• Set exercise: Give back every line of text in the data below word for word, leaving the pictures out.

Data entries
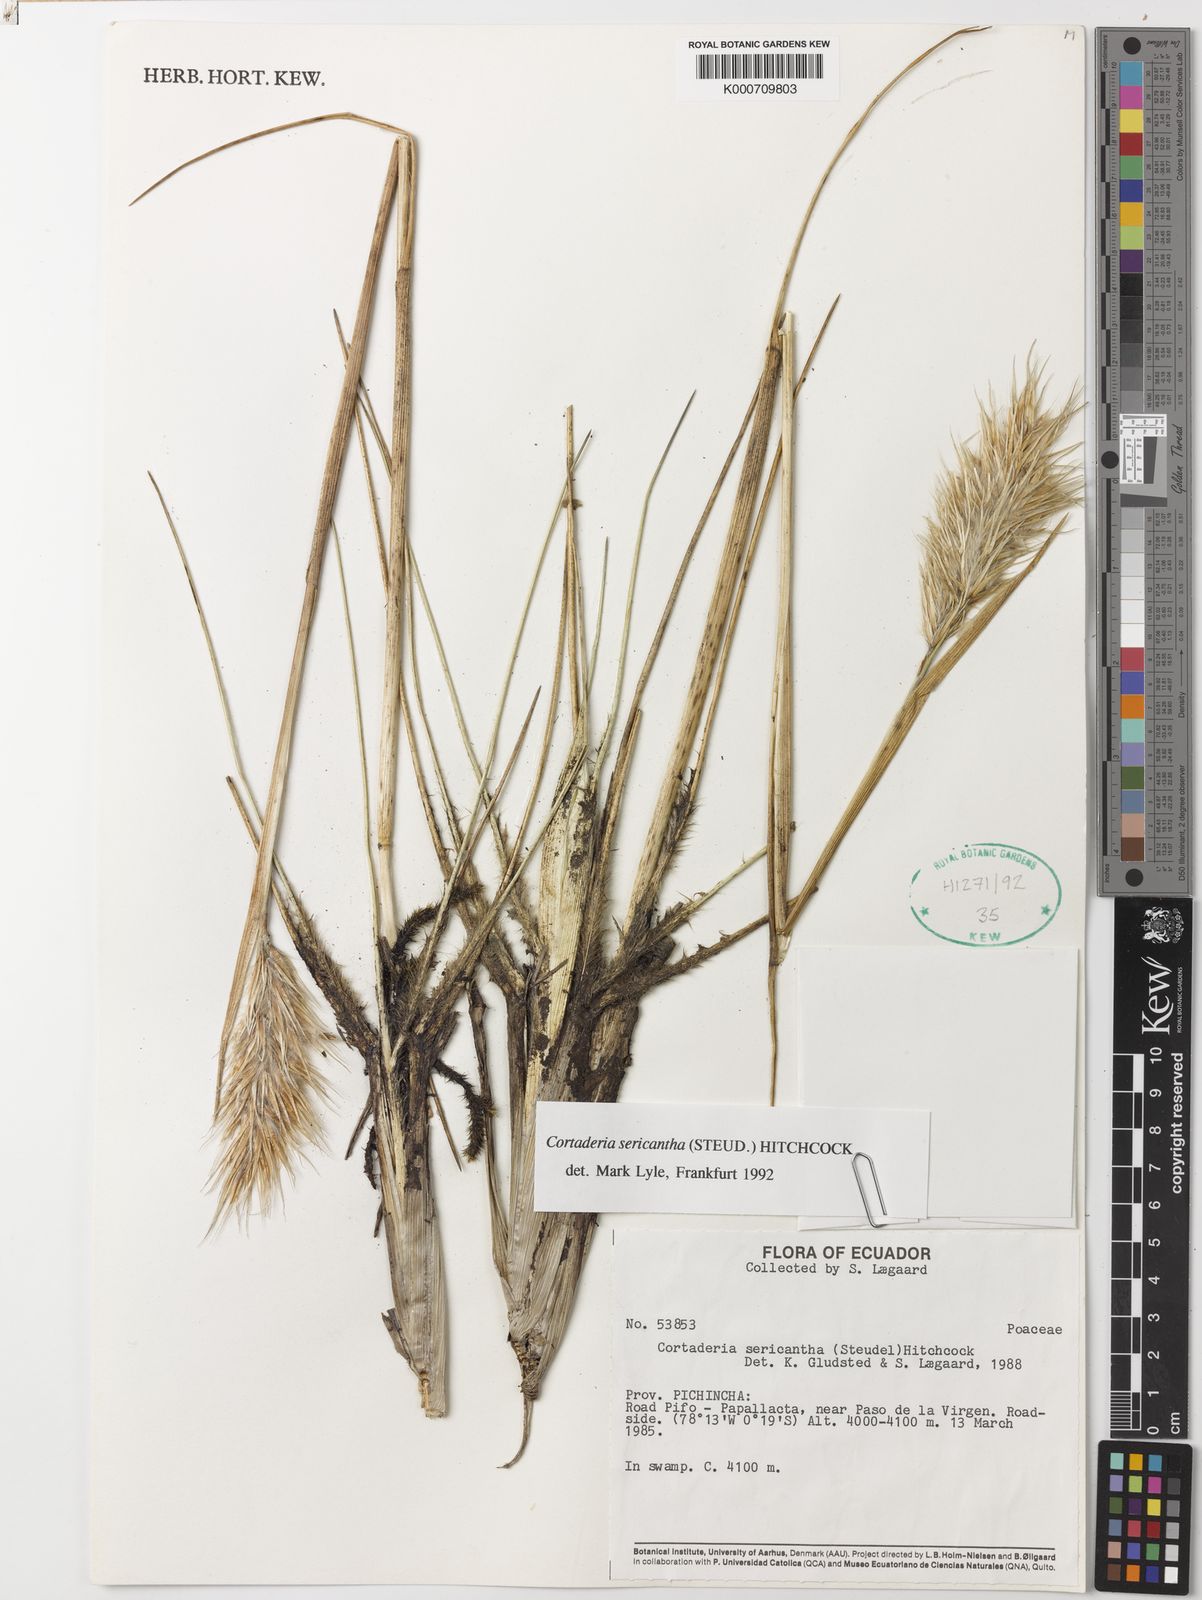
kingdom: Plantae
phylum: Tracheophyta
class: Liliopsida
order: Poales
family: Poaceae
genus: Cortaderia
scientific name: Cortaderia sericantha
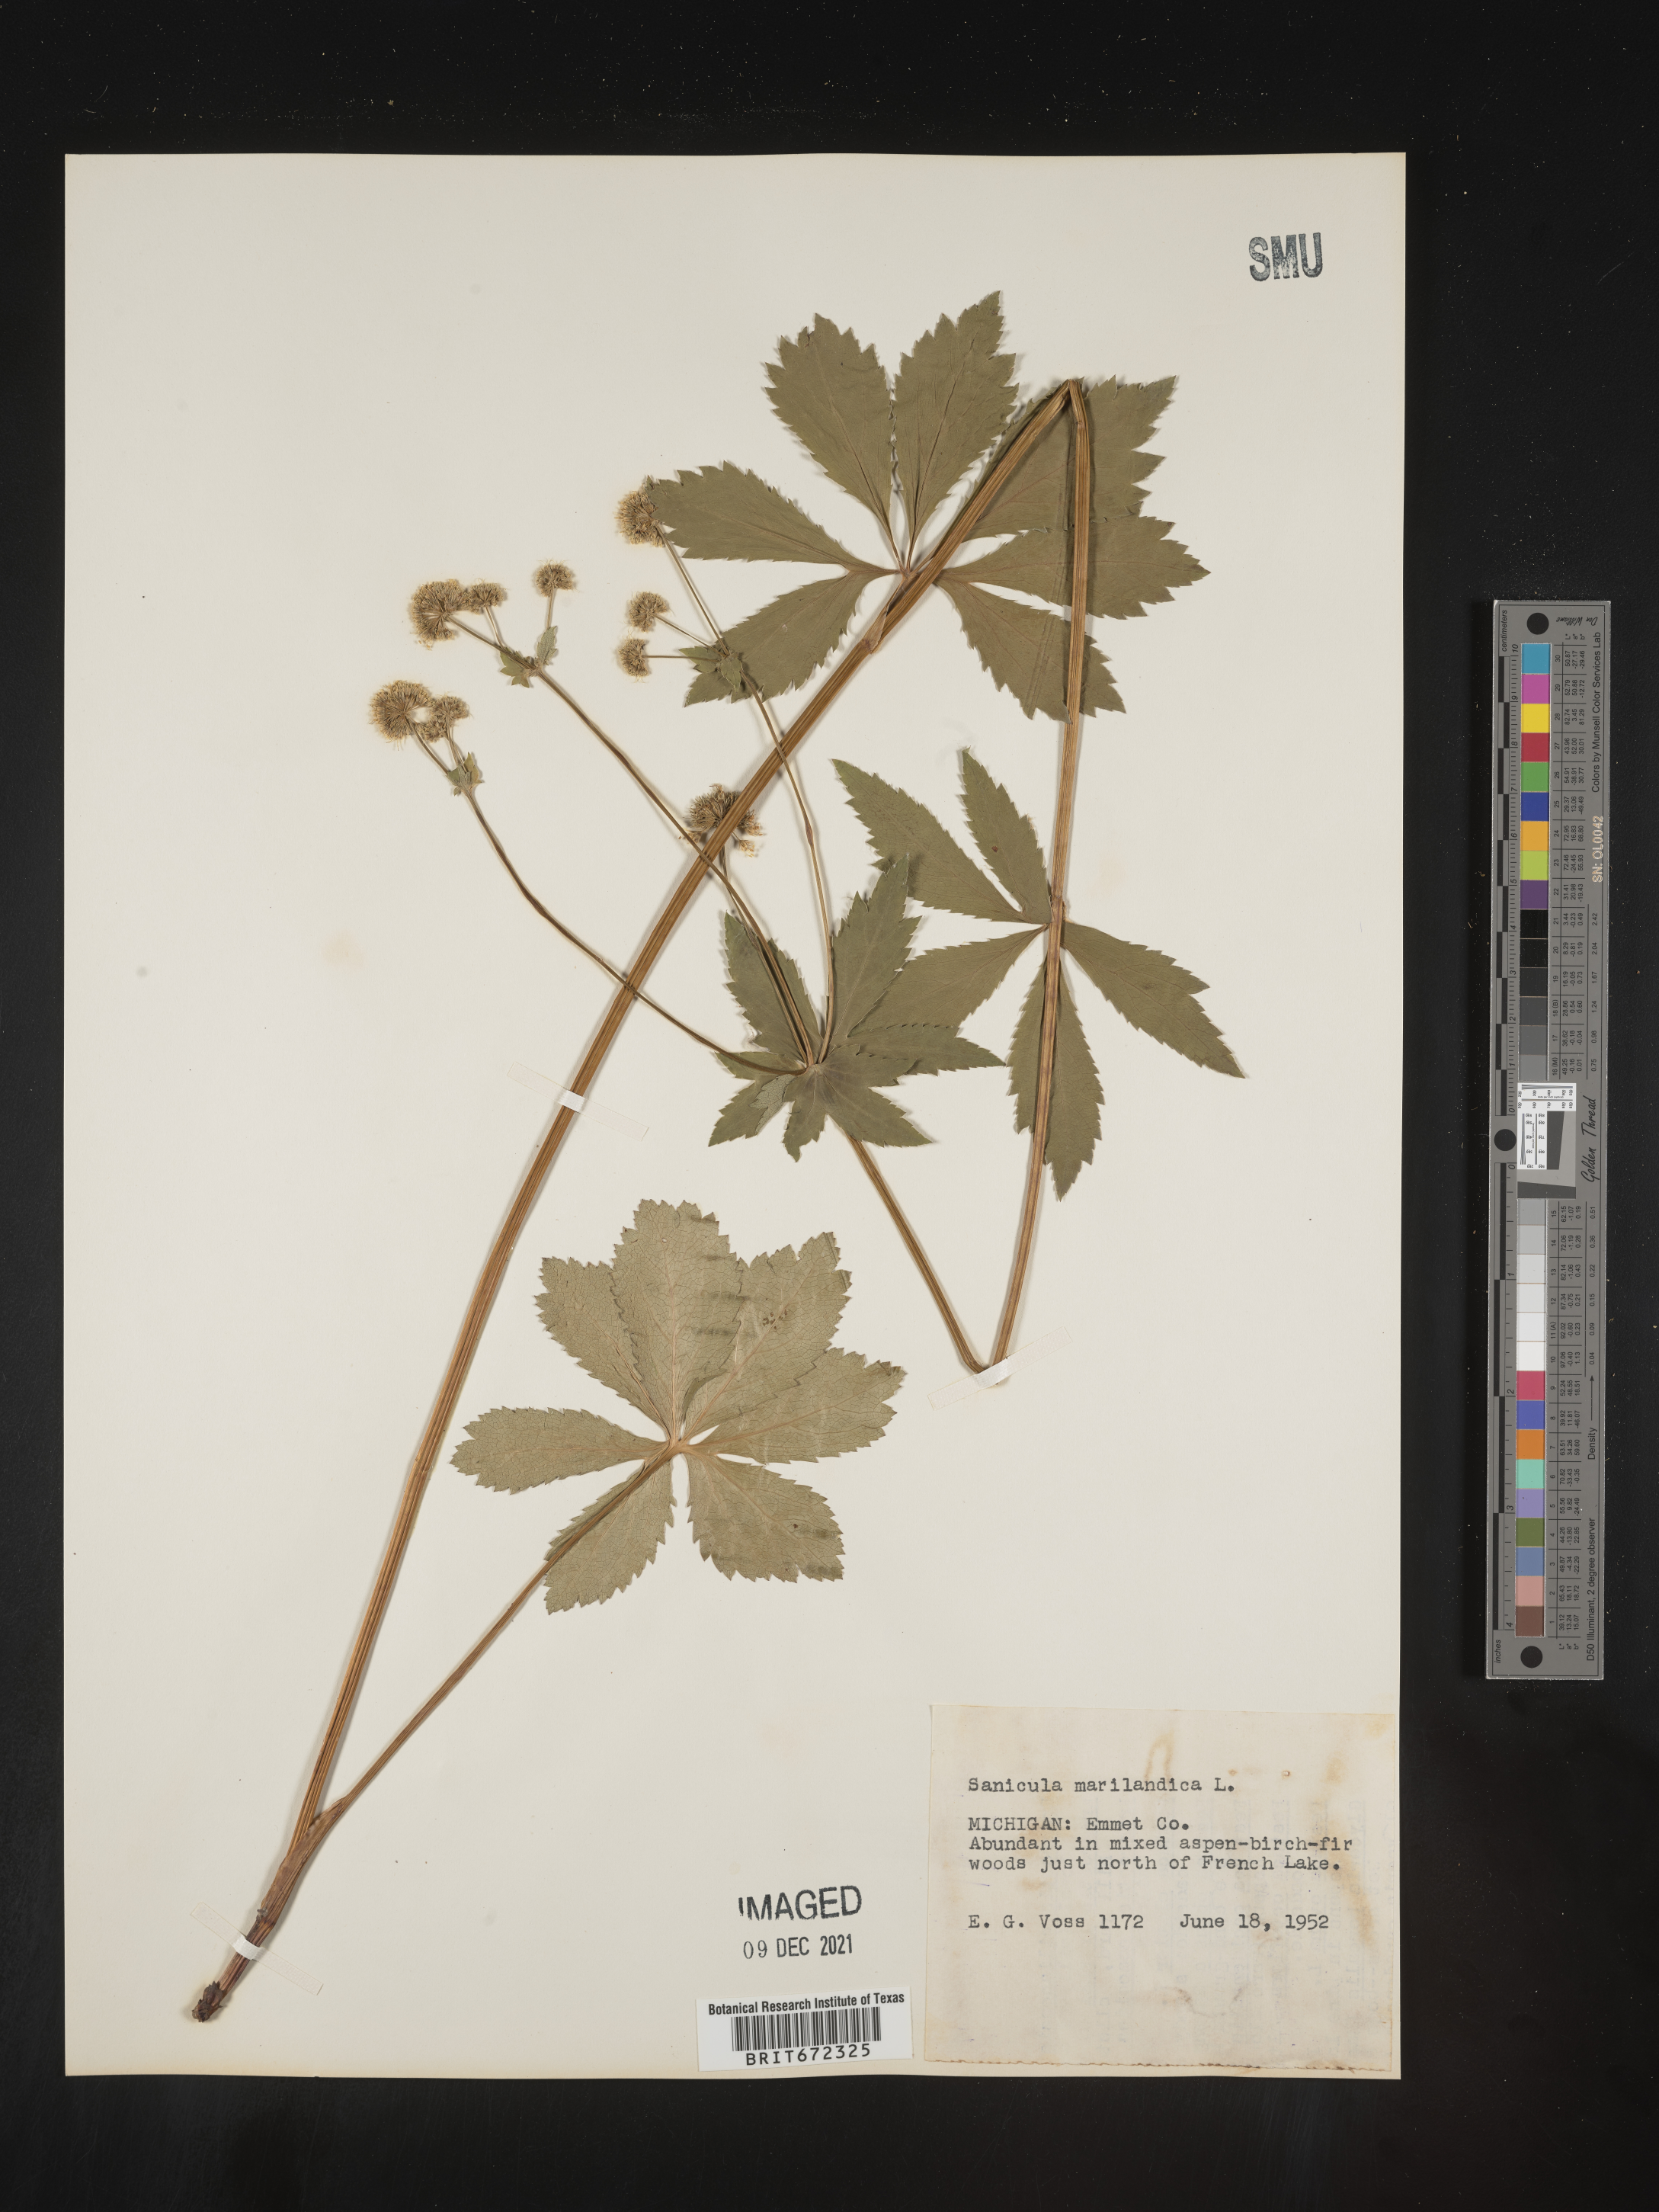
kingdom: Plantae
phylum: Tracheophyta
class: Magnoliopsida
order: Apiales
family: Apiaceae
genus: Sanicula
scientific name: Sanicula marilandica
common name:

• Written response:
kingdom: Plantae
phylum: Tracheophyta
class: Liliopsida
order: Poales
family: Poaceae
genus: Cortaderia
scientific name: Cortaderia sericantha
kingdom: Plantae
phylum: Tracheophyta
class: Magnoliopsida
order: Apiales
family: Apiaceae
genus: Sanicula
scientific name: Sanicula marilandica
common name:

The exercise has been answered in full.